A common theme in conversations with prospective clients lately is the “desperation motif.” A client operates a tool making factory and orders have slowed down to such a slow trickle that, as he forecasts future orders, a huge question mark lingers over the horizon: he knows he might not make it. Or, the Realtor dealing in commercial real estate who has clients eager to buy but are succumbed over and over by banks backing out at the last minute, hesitant to lend money in an uncertain economy.
Is the economy improving? There definitely are signs indicating such. Then why are people and businesses so scared?
It’s an endless, self feeding roller coaster. A company is afraid to increase investment because the economy might fall backwards and they want to minimize the risk. The provider in turn, whether it’s a construction company or supplier of equipment, is forced to cut back because, long term, until their buyers’ frozen checkbooks thaw, they stand to have to wait out an even longer recovery period. The provider lays off employees whose income is then deducted from the local economy. Grocery stores, restaurants and retailers see their income continue to decline. And the initial company’s fears are realized as accurate.

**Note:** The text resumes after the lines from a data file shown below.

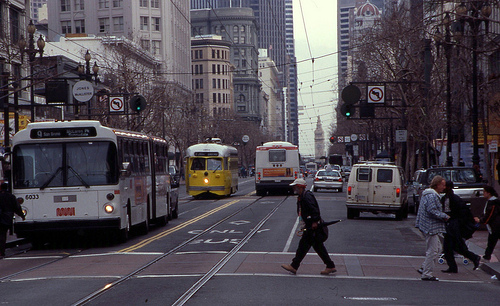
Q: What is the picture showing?
A: It is showing a road.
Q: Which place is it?
A: It is a road.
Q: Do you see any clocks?
A: No, there are no clocks.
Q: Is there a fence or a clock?
A: No, there are no clocks or fences.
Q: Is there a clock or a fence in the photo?
A: No, there are no clocks or fences.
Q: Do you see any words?
A: Yes, there are words.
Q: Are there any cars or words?
A: Yes, there are words.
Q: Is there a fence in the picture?
A: No, there are no fences.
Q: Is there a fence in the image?
A: No, there are no fences.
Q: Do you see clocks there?
A: No, there are no clocks.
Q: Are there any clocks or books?
A: No, there are no clocks or books.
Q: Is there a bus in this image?
A: Yes, there is a bus.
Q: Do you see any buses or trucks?
A: Yes, there is a bus.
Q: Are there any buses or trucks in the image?
A: Yes, there is a bus.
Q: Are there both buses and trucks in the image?
A: No, there is a bus but no trucks.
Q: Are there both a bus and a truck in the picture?
A: No, there is a bus but no trucks.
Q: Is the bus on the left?
A: Yes, the bus is on the left of the image.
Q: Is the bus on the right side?
A: No, the bus is on the left of the image.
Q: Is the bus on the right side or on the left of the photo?
A: The bus is on the left of the image.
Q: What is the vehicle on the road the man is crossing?
A: The vehicle is a bus.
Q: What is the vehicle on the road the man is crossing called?
A: The vehicle is a bus.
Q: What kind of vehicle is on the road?
A: The vehicle is a bus.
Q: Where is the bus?
A: The bus is on the road.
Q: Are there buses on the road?
A: Yes, there is a bus on the road.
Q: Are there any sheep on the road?
A: No, there is a bus on the road.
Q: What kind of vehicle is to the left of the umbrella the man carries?
A: The vehicle is a bus.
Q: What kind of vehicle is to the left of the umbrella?
A: The vehicle is a bus.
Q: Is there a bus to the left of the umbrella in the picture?
A: Yes, there is a bus to the left of the umbrella.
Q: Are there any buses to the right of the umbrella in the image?
A: No, the bus is to the left of the umbrella.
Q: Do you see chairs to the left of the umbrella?
A: No, there is a bus to the left of the umbrella.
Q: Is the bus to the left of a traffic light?
A: No, the bus is to the left of the umbrella.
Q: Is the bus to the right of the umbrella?
A: No, the bus is to the left of the umbrella.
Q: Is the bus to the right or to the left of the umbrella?
A: The bus is to the left of the umbrella.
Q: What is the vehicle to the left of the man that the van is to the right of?
A: The vehicle is a bus.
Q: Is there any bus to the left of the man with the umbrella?
A: Yes, there is a bus to the left of the man.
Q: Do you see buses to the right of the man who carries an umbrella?
A: No, the bus is to the left of the man.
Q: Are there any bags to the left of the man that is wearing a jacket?
A: No, there is a bus to the left of the man.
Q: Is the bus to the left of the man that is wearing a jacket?
A: Yes, the bus is to the left of the man.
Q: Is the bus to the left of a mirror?
A: No, the bus is to the left of the man.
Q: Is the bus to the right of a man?
A: No, the bus is to the left of a man.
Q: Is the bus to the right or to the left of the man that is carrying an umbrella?
A: The bus is to the left of the man.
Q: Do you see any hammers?
A: No, there are no hammers.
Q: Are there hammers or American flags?
A: No, there are no hammers or American flags.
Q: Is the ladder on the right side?
A: Yes, the ladder is on the right of the image.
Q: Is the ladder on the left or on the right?
A: The ladder is on the right of the image.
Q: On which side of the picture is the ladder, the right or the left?
A: The ladder is on the right of the image.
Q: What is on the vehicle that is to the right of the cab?
A: The ladder is on the van.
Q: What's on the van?
A: The ladder is on the van.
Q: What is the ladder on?
A: The ladder is on the van.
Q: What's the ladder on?
A: The ladder is on the van.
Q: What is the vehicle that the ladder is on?
A: The vehicle is a van.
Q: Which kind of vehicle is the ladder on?
A: The ladder is on the van.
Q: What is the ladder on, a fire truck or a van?
A: The ladder is on a van.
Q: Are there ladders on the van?
A: Yes, there is a ladder on the van.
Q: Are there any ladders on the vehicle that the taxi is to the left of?
A: Yes, there is a ladder on the van.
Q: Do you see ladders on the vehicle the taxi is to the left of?
A: Yes, there is a ladder on the van.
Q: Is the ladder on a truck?
A: No, the ladder is on the van.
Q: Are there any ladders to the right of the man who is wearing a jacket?
A: Yes, there is a ladder to the right of the man.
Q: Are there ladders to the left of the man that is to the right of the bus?
A: No, the ladder is to the right of the man.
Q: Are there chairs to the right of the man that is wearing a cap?
A: No, there is a ladder to the right of the man.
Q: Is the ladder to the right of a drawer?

Many heads of corporate marketing are eager to break out of this vicious cycle. A two year plus recession is two years too long. But, while the initial steps are taken (i.e. research into new promotional marketing strategies, requests for proposals from marketing firms), the follow up is what is still lacking. Companies are afraid to jump from the cliff because they are afraid of the fall.
Does there have to be a fall? Inevitably, in our apparently slowly regaining economy, there will probably be some fall. The billion dollar question, however, is how much of a fall will a brave, cutting edge company that steps forward from the hesitant pack experience?
Over the past month, I have run into many companies in this same predicament. With my efficiency consulting and internet marketing background, my advice to some is to jump and take the risk. While the investment may be a total loss, the gamble is worth it. While key competitors continue to cut back, a slender company with some extra backup funds in the bank should risk a complete loss because gain is presently the least expensive right now. Companies experiencing the “desperation crisis” should also move forward taking the risk for wild future growth.
Advertising costs are relatively low as media conglomerates are scurrying themselves to minimize layoffs and are bending over backwards to attract ad buyers. Online investments continue to take place, but the overall online growth is much slower than it was just two years ago as most venture funders have significantly scaled back on their green flow. While customers are still hesitant to make spontaneous large purchases, the trend is for savings bored shoppers (and businesses) to loosen up and spend.
Courageous – yet gambling – companies who step forward now and risk an investment in growth and marketing may be standing at the open door of a lifetime. Admittedly, it’s hard to see because that opportunity is handed to us with a blindfold as part and parcel. It’s up to your vice president of marketing to brave the blindness and see beyond it to the glimmering gold ahead … and then he or she needs to force their persuasion on the corporate head.
So go for it. Sink or swim. If the sounds of the funeral bell are pealing in the distance for your business, go forward and take the risk for success. Just don’t blame me if you sink, because I’m making the same gamble too!